## [Text block]
-=-=-
# Wireless Comp on Suspension Fork?



## tardman91 (Dec 29, 2014)

I have a Cateye Strada Wireless computer from an old road bike that I sold, and I would like to use it with my new 29er mountain bike that I'm getting for my birthday in a couple of weeks. Is there a way to mount it on the front fork of the bike, being that it is a suspension fork? I know it's supposed to be further out on the wheel and fork to measure the distance correctly. Can it be mounted on the rear chain stay or something, or is the transmitting distance too far then? Just curious if anyone has done this somehow?


----------



## heybrady (May 31, 2009)

If it is wireless you can put the magnet and sensor on either wheel. However, the wheel and fork move in unison, so while they both will be moving up and down with the fork's movement, they will always be in alignment (unless using that new inverted RockShox fork where the lower half moves).


----------



## tardman91 (Dec 29, 2014)

Oh yeah! Looking at a picture I see how the fork would always align with the wheel. I don't have the bike yet so I was thinking otherwise. Now I see that it will work. Thanks for showing me the light. lol. In my head I envisioned the sensor and magnet being unaligned as the fork moved up and down.


----------



## ewarnerusa (Jun 8, 2004)

When I used to have a sensor-based wireless computer, I just mounted the sensor and magnet down low on the fork near the hub. It doesn't impact the the distance measurement, the magnet passes the sensor at the same frequency regardless of the distance from the hub.

Your idea of mounting it on the rear wheel may work though, give it a try.


----------



## Harold (Dec 23, 2003)

ewarnerusa said:


> When I used to have a sensor-based wireless computer, I just mounted the sensor and magnet down low on the fork near the hub. It doesn't impact the the distance measurement, the magnet passes the sensor at the same frequency regardless of the distance from the hub.
> 
> Your idea of mounting it on the rear wheel may work though, give it a try.


This. It DOES NOT MATTER how close to the rim or tire, aside from finding a good location for the sensor that it has an optimal distance to the magnet to pick up the signal. If the transmit distance sucks, you might need it to be closer to the computer's head unit. But if the transmit distance sucks that badly, you're better off buying a new computer anyway.


----------
-=-=-
## [Given information]
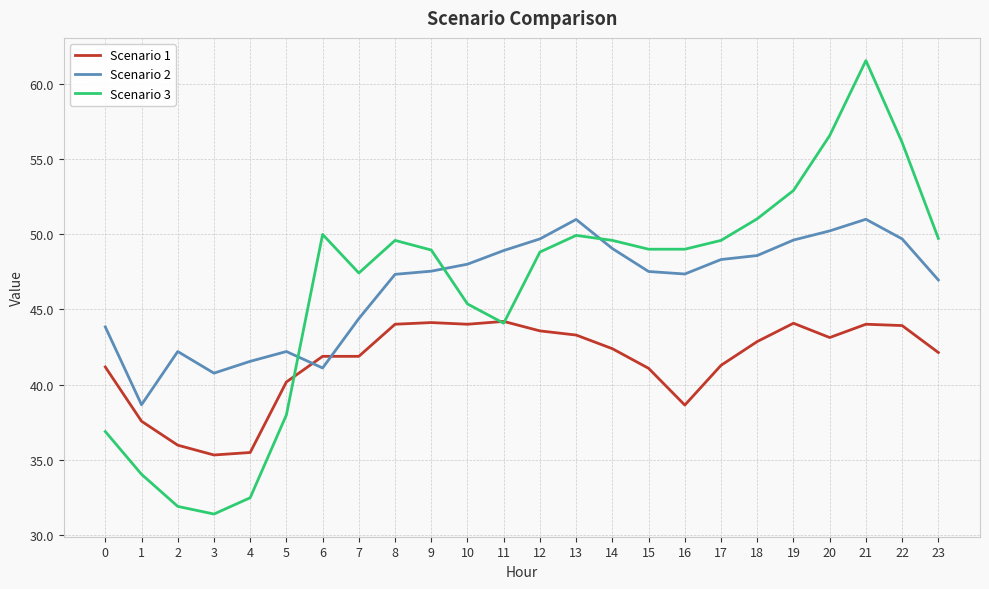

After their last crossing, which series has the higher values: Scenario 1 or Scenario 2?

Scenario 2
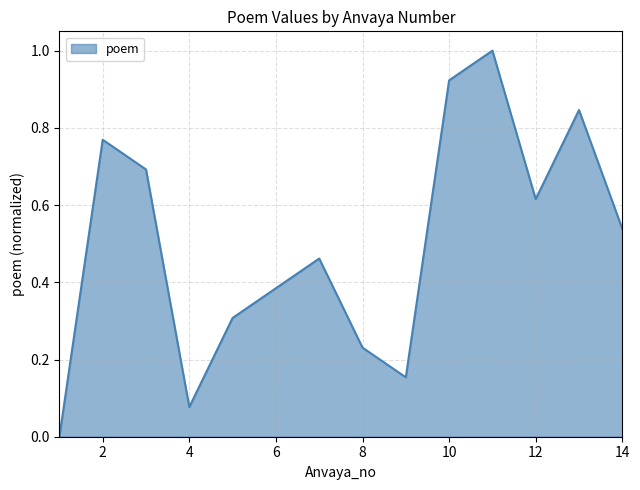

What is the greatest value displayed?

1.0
-=-=-
## [What you need to do]
a – From the thread on mounting a wireless bike computer on a suspension fork, reproduce word for word the part that opens with the words containing "## ewarnerusa (Jun" and closes with "(Dec 23, 2003)".
b – Answer these questions from the thread on mounting a wireless bike computer on a suspension fork:
(i) What computer does tardman91 want to reuse from an old road bike?
(ii) Where did ewarnerusa mount the sensor and magnet on the fork?
(iii) What fork does heybrady name as the case where the lower half moves?

## [Solutions for each task]
a –
## ewarnerusa (Jun 8, 2004)

When I used to have a sensor-based wireless computer, I just mounted the sensor and magnet down low on the fork near the hub. It doesn't impact the the distance measurement, the magnet passes the sensor at the same frequency regardless of the distance from the hub.

Your idea of mounting it on the rear wheel may work though, give it a try.


----------



## Harold (Dec 23, 2003)

b –
(i) A Cateye Strada Wireless computer.
(ii) Down low on the fork, near the hub.
(iii) The new inverted RockShox fork.